Catching the movie a second or third time a couple of years later in the Cinematheque Francaise’s intimate movie house practically next door to my dentist/doctor’s on the Boulevards, when Belmondo’s petty gangster, betrayed by Seberg’s flighty American (Belmondo, expiring, to Seberg: “C’est dégueulasse” ((rotten)): Seberg to the police officer who’s just shot him: “C’est quoi, ‘dégueulasse’?”) exhales his final cigarette smoke after he’s already dead, I was the only one in the theater laughing.

For if Godard’s themes are often heavy, his heroes leaving a trail of carnage behind them, or even becoming carnage (or even, as in the 1967 “Week-End,” carne asada for anarchist cannibals), they’re also riddled with comedy. Sometimes the comedy is a prelude, as when Anna Karina, Sami Frey, and Claude Brasseur, playing young Parisians with 20 minutes to kill before they rob (and, unintentionally, kill) Karina’s rich employer in the 1964 “Bande a Part” and realizing that none of them has ever seen the Mona Lisa, decide to spend it slipping and sliding through the halls of the Louvre. Sometimes it’s an interlude, as in the half-hour vacation traffic jam sequence — reputedly the longest trailer camera segment in cinema history — in the 1967 “Week-End” that temporarily stymies the bickering couple protagonists’ trip to the house of the man’s aunt they plan to kill to inherit her money before he gets killed by the cannibals and she eats him for dinner.

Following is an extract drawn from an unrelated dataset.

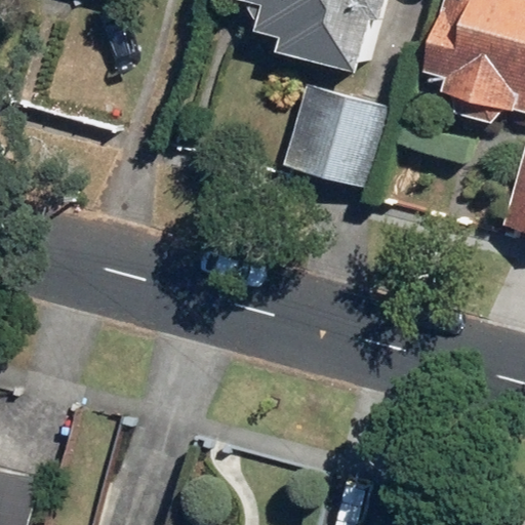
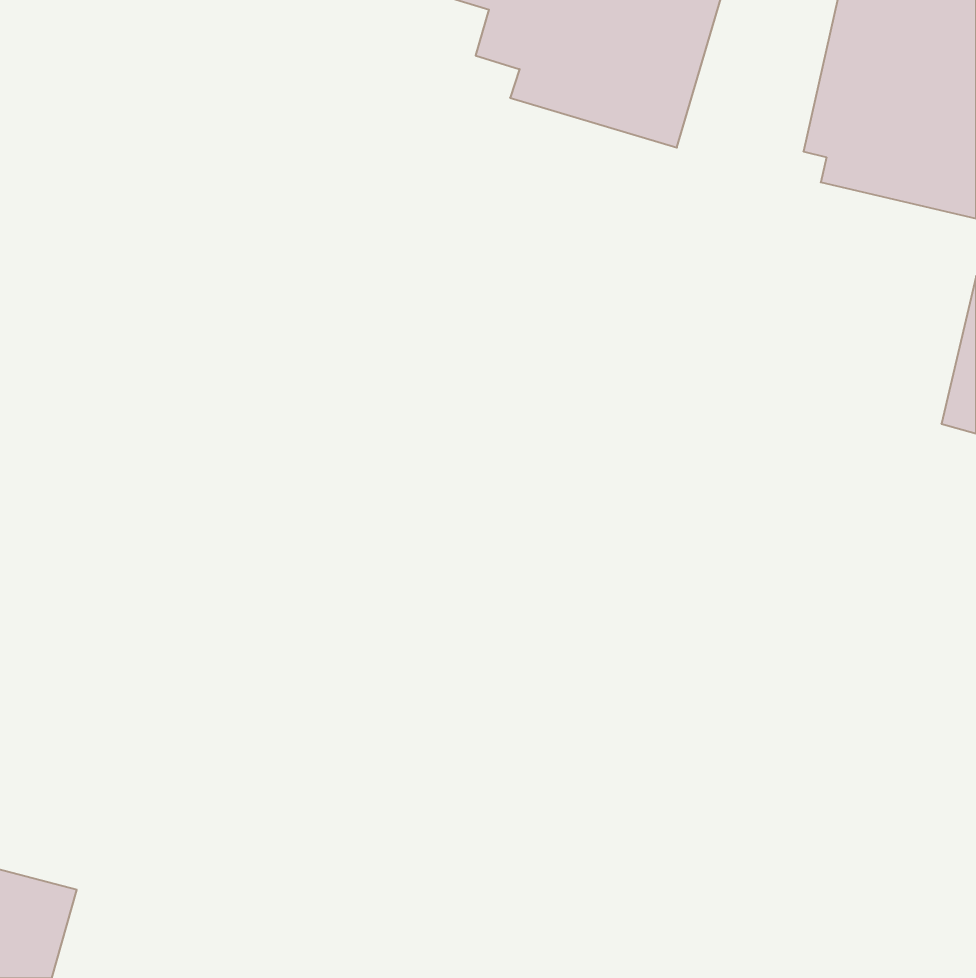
building: [286,81,391,188] -> none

Sometimes, though, the comedy and the tragedy are inspired by the same action, even the same decision. In the 1965 “Pierrot le Fou” (spoiler alert — if that concept can even apply to a work of art which can be read and appreciated backwards or forwards), Belmondo, after fatally shooting his fleeing lover Karina for betraying him (and trying to have him killed) and gently setting her down as she murmurs, “Forgive me, Pierrot”(to which he replies, for the last time, “Je m’appel Ferdinand”), unsuccessfully trying to telephone his daughter to bid her adieu and hanging up when his wife answers, painting his face red and blue, climbing to the top of an isolated ile in the middle of the Mediterranean, wrapping a band of dynamite around his head and lighting it, declares (something like) “Merde, je suis en train de faire un gross connerie” and tries to snuff out the fuse — too late, the dynamite, Belmondo, and everything but the azure sea and the Sun-infused horizon exploding and being obliterated.

“On se retrouvera,” (we’ll find each other) whispers the voice of Karina, who died in 2019.

“Au soleil,” answers the voice of Belmondo, who died last year.

Ils se sont tous les trois retrouvé — au soleil.